Esta é a hora de limparmos a casa lusitana, de sermos nós, serenamente, sem medo, mas com toda a firmeza.

Comments

  1. Sarah Adamopoulos says:

    Uau! Que grande texto. É isso mesmo, é a hora de escolher.

  2. Observador says:

    Parabens. É disto que o país precisa. Mas os portugueses têm que se compenetrar que não lhes aparece tudo feito. Temos que ter personalidade e agirmos. Como isto está é que não pode continuar.Unamo-nos e esforcemo-nos para que este combate se faça com energia e força de vontade e olhos bem abertos.

  3. Fernando says:

    Recuperar soberania significa que os portugueses vão ter que se comportar como adultos, assumir as responsabilidades, e sofrer as consequências, ora, a população deste país (e não só) tem vindo a ser infantilizada, e continuam assim muito por culpa dos media.
    Que essa hora que o autor se refere chegue rápido, mas será que os portugueses estão mentalmente preparados para assumir as suas responsabilidades individuais e colectivas?

  4. Observador says:

    Os portugueses tem que assumir essas responsabilidades mas também exigir a quem tem levado o país para esta situação que seja responsabilizado por tudo isso. Os portugueses não podem é continuar a viver como estão e só com a miséria à vista.

  5. Cisfranco says:

    Falta o verdadeiro timoneiro(s) que galvanize os portugueses para a tarefa de os fazer acreditar: nós somos capazes!

    • Maquiavel says:

      Falou o típico português:
      haja *alguém* que se chegue à frente, haja um *gajo providencial* que lidere.

      Os portugueses têm de se começar a mexer *por si mesmos*, como fizeram outros povos!
      Mas vejam no 25 de Abril, que é o exemplo mais recente: veio tudo para a rua berrar pela queda do governo fascista, mas tudo acoitado atrás do Salgueiro Maia.
      Antes andaram 50 anos de bolinha baixa sem se queixar (a näo ser os “prevaricadores” do costume)…

      Näo leve a mal… a culpa näo é sua.

  6. Observador says:

    Exacto.
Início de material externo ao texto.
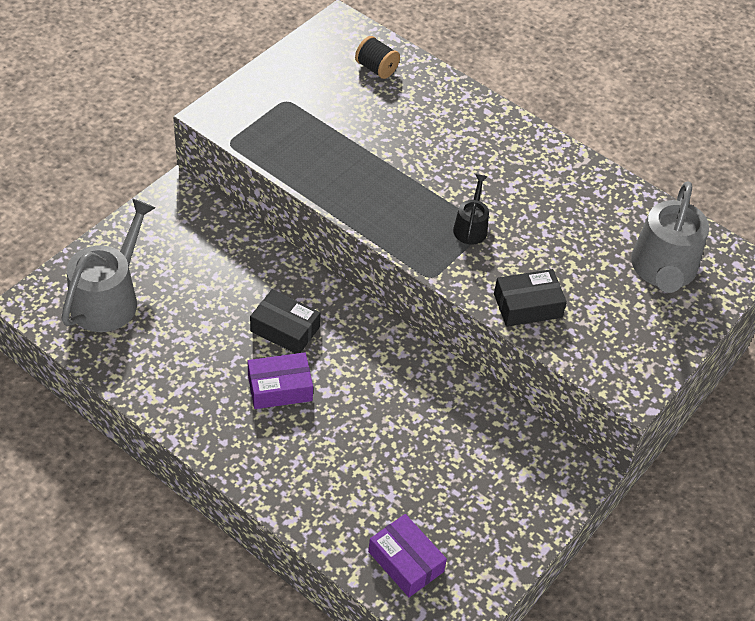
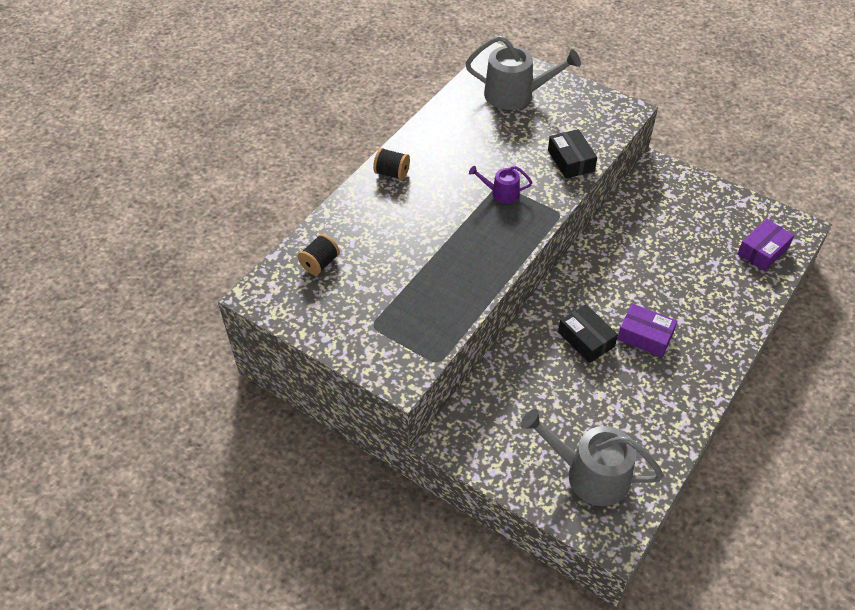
camera: 90 degrees left, 0 degrees up
purple box [248,352,313,409] -> purple box turned 45 degrees counterclockwise [617,304,677,357]
black box [250,289,321,354] -> black box turned 60 degrees counterclockwise [558,304,618,363]
black watering can [453,174,489,245] -> purple watering can [469,166,532,204]
none -> black spool [373,148,410,180]

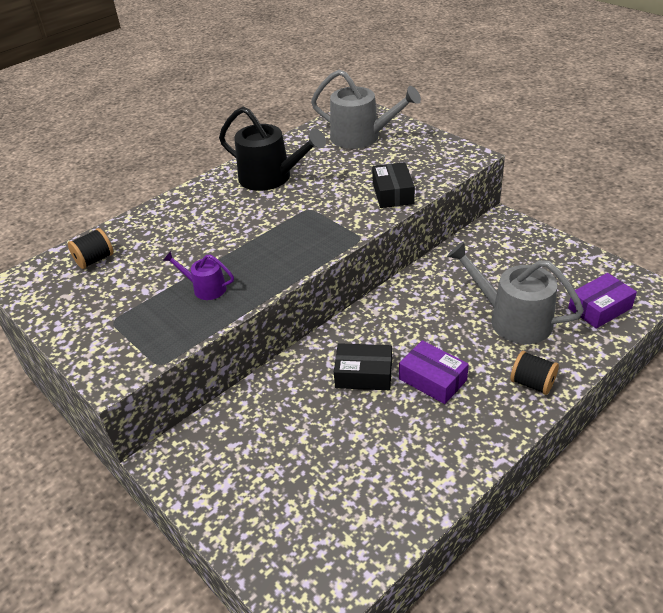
camera: 15 degrees right, 10 degrees down
black spool [373,148,410,180] -> black spool moved to [510,351,559,395]
purple watering can [469,166,532,204] -> purple watering can moved to [163,251,234,300]
grey watering can [521,409,664,506] -> grey watering can moved to [447,242,584,344]
black box [558,304,618,363] -> black box turned 60 degrees counterclockwise [334,343,392,390]
none -> black watering can [219,107,326,191]

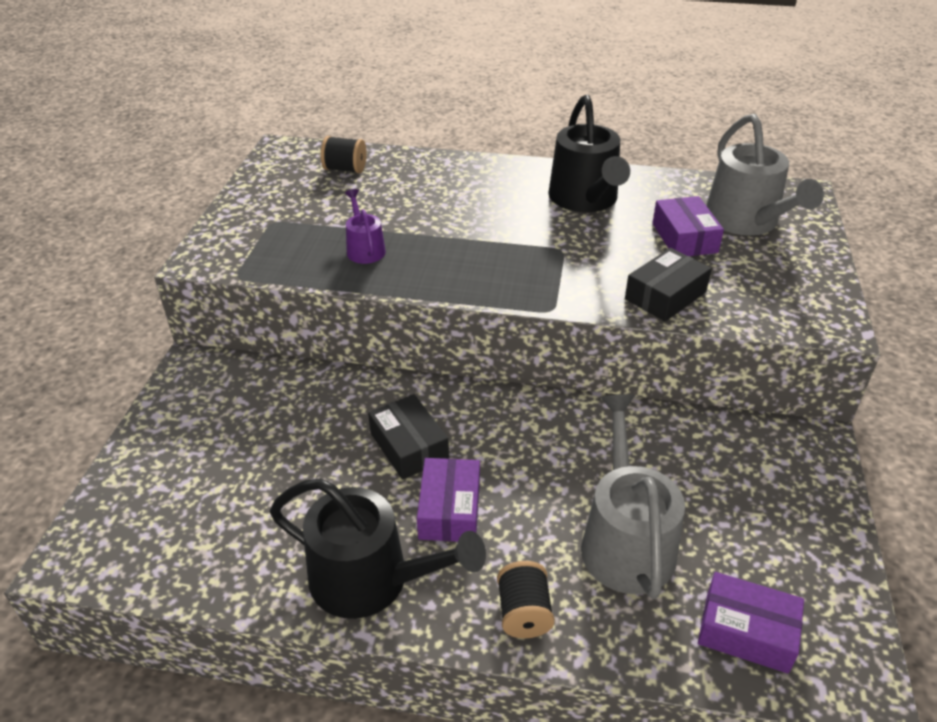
camera: 50 degrees right, 0 degrees up
none -> black watering can [270,478,486,619]
none -> purple box [652,196,724,256]

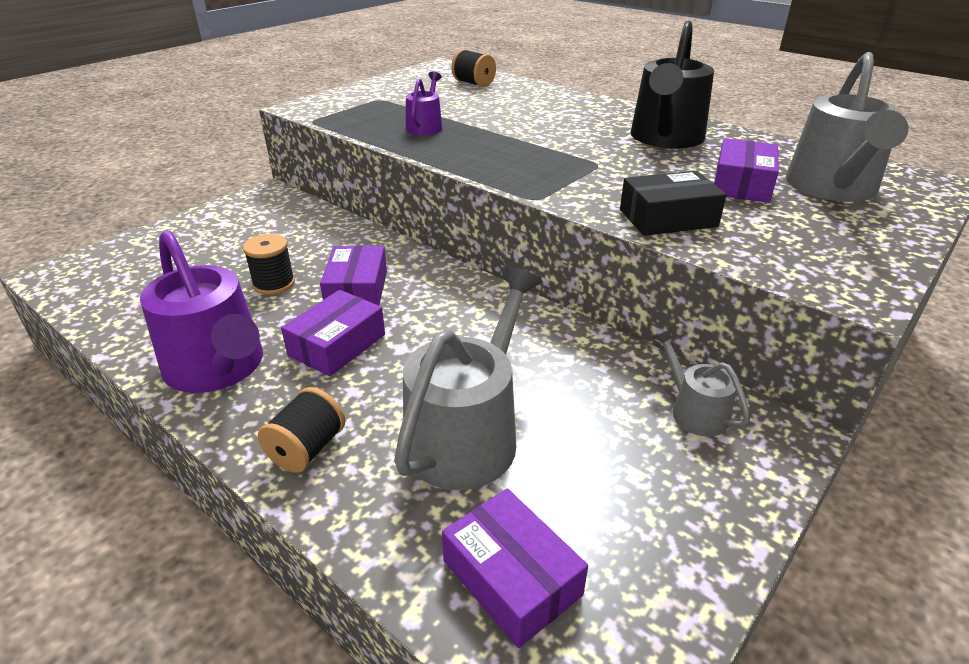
camera: 30 degrees right, 5 degrees down
black watering can [270,478,486,619] -> purple watering can [140,230,263,393]
black box [368,394,449,480] -> purple box [320,245,387,305]
none -> black spool [243,234,295,295]
none -> grey watering can [653,329,750,437]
Mas ele aparecerá de certeza.

  7. edgar says:

    Da homenagem de “O Militante”, permitam-me que relembre o poema de Papiano Carlos.

    “ITENERÁRIO

    os milhares de anos que passaram viram
    a nossa escravidão.

    NÓS carregámos as pedras das pirâmides,
    o chicote estalou,
    abriu rios de sangue no nosso dorso.
    NÓS empunhámos nas galés dos césares
    os abomináveis remos
    e o chicote estalou de novo na nossa pele.
    A terra que há milhares de anos arroteámos
    não é nossa
    e só NÓS a fecundamos!
    E quem abriu as artérias? quem rasgou os pés?
    Quem sofreu as guerras? quem apodreceu ao abandono?

    E quem cerrou os dentes, quem cerrou os dentes
    e esperou?

    Spartacus voltará: milhões de Spartacus!
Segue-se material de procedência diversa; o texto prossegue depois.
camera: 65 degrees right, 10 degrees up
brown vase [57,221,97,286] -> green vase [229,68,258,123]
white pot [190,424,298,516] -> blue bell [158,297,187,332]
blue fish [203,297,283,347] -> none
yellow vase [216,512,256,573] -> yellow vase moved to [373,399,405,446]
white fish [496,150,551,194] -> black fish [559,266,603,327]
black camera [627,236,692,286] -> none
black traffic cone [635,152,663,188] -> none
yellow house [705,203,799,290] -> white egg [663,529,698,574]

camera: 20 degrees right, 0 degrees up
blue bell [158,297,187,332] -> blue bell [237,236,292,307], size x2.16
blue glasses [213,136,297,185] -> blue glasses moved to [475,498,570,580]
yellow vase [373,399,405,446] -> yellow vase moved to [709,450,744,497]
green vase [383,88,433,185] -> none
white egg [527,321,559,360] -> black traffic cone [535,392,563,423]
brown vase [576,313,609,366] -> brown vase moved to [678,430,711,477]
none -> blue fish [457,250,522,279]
    Os anos que aí vem hão-de ver a nossa libertação.”

    Papiniano Carlos faleceu no início do mês passado, em Pedrouços, na Maia.

  8. João Riqueto says:

    Somos dez milhões de homens e mulheres capazes de resolver o problema do país; que ninguém tenha dúvidas disso. Mas uma vez por todas é necessário saber se tal desafio é em benefício de todos os portugueses, para o Estado Social ou para beneficiar os mesmos do costume.
    O Estado que temos é o Estado Novo em versão pós-colonial, sem o Ministério do Ultramar.
    Vejam o Palácio de Belém e o Palácio de São Bento, os mesmos edifícios a mesma funcionalidade de antigamente.
    Mudaram as moscas!
    Agora até parece que querem atribuir o Palácio Foz à Sociedade Civil.
    São instituições conotadas com o antigamente e o hábito faz o monge, vamos partir para outra. É por aqui que a Reforma do Estado deve começar, para romper com a coisa velha, o Governo tem de descer à terra, mergulhar na nossa realidade e subir ao céu quando todos juntos subirmos, à custa do trabalho de todos, com os nossos projectos e os nossos valores.
    .

  9. E as hienas, como nos livramos delas????????